THE FUN HOUSE
Memory, Magic, and Mayhem
by
Book Details
About the Book
The Fun House by Tom Bissinger is a rollicking tale of coming of age in the sixties and seventies. Based on the childhood thrills he experiences at the fun house at Playland in San Francisco, Tom comes to understand that making fun houses and exploring those of others would become the defining quest of his life. He’s brought up in privilege, and like his father who had at one time performed on Broadway, Tom’s drawn to the theater. After boarding school and his immersion into a repertory theater company while attending Stanford, he lives in Paris then enlists in the army then moves to New York, and we are at the birth of the sixties, erupting like a bombshell, and Tom is there to celebrate and be open to the Golden Age of New York theater while simultaneously weaving the momentous events of that era into his story: assassinations, civil rights marches, and the Vietnam War. Sexual experimentation and drugs follow Tom as he ricochets through love affairs, directs plays, and marches in Selma. He moves to Philadelphia in 1969 to become the artistic director of the Theatre of Living Arts. In 1970, Tom abandons the legitimate theater and reinvents himself on Philly’s South Street. Tom paints emotionally vivid portraits of neighborhood characters who hang out in Tom’s new fun house: eccentric old-timers, newly minted hippies, artists, dopers, and a murderer. In 1977, Tom, his wife, Kristen, and their two-year-old travel for nine months as nomads: they live with Samoan families, spend two months on a fifty-foot trimaran in Fiji, live at Papunya Aborigine settlement in Australia, fall into a drug smuggler’s den in Bali, and end up in an ashram in Sri Lanka before returning home as the book ends.
About the Author
Tom Bissinger grew up in San Francisco, attended Phillips Academy and Stanford University, and after military service, moved to New York, where in the 1960s, he directed plays Off- and Off-Off-Broadway as well as in theaters throughout the United States and Europe.

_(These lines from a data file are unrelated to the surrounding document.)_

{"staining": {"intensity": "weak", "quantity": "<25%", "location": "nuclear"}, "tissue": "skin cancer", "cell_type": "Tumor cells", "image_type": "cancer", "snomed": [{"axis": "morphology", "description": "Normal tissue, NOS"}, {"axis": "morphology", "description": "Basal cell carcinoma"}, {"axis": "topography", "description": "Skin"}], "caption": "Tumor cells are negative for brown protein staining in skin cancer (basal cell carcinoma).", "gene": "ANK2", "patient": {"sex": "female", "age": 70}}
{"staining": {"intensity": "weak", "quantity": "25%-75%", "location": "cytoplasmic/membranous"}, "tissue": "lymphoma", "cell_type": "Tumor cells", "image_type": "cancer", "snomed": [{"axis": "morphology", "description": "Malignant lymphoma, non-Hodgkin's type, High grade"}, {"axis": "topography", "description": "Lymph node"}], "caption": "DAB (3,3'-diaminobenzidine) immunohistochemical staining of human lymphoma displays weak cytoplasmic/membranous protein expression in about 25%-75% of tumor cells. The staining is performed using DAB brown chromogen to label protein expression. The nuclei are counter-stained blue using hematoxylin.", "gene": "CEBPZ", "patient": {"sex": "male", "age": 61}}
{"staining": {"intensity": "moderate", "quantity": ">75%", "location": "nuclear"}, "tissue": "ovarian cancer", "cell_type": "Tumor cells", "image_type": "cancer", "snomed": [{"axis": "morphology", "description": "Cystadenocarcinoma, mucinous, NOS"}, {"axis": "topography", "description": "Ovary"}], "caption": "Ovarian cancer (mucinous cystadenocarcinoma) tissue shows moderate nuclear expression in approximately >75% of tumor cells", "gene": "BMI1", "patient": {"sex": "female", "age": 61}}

He began writing plays and short fiction in the 1970s when he moved to the Pennsylvania countryside. His plays include the tragic comedy The Big Kephresh, Descartes’ Blues (a play about the life and loves of Rene Descartes), and his latest (coauthored with Dance Wareham) The Bus, which was performed on a forty-foot bus. He has held a variety of jobs in teaching, publishing, and performing. His book Da Capo: Selected Writings 1967–2004, edited by Philip Beitchman, PhD, was published in 2008. Since 1987, Bissinger has studied with Joseph Rael, an American Indian visionary. Bissinger is married with two children and many grandchildren.